**INPUT DATA**
○ ○ ○ ○

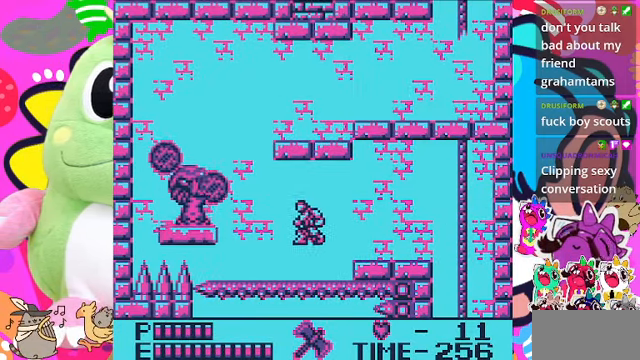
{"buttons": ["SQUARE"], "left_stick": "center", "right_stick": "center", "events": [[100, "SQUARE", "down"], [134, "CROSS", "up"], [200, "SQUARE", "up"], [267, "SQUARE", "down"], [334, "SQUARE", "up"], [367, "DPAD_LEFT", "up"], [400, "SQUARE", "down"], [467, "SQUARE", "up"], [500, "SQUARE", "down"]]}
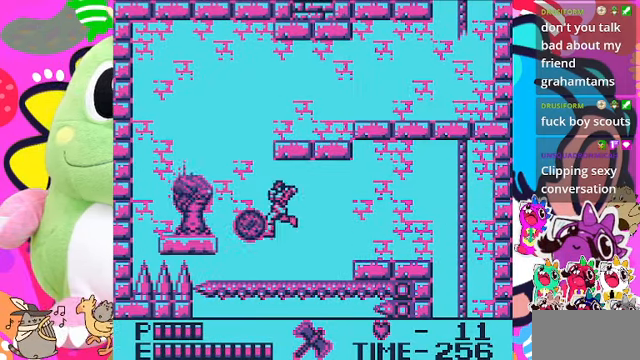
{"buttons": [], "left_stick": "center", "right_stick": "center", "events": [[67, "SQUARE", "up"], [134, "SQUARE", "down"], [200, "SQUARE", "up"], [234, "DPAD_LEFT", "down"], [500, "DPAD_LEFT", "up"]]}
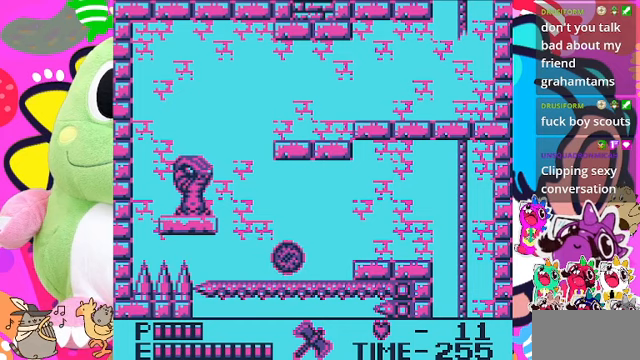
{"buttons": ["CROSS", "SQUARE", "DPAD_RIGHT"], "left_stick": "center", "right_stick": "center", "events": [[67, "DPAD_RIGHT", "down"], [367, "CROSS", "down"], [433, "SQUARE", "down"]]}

○ ○ ○ ○

**WHAT YOU WILL DO**
Report each line in the data above that holds the word "CROSS" by copying it.

**SOLUTION TO THIS PROBLEM**
{"buttons": ["SQUARE"], "left_stick": "center", "right_stick": "center", "events": [[100, "SQUARE", "down"], [134, "CROSS", "up"], [200, "SQUARE", "up"], [267, "SQUARE", "down"], [334, "SQUARE", "up"], [367, "DPAD_LEFT", "up"], [400, "SQUARE", "down"], [467, "SQUARE", "up"], [500, "SQUARE", "down"]]}
{"buttons": ["CROSS", "SQUARE", "DPAD_RIGHT"], "left_stick": "center", "right_stick": "center", "events": [[67, "DPAD_RIGHT", "down"], [367, "CROSS", "down"], [433, "SQUARE", "down"]]}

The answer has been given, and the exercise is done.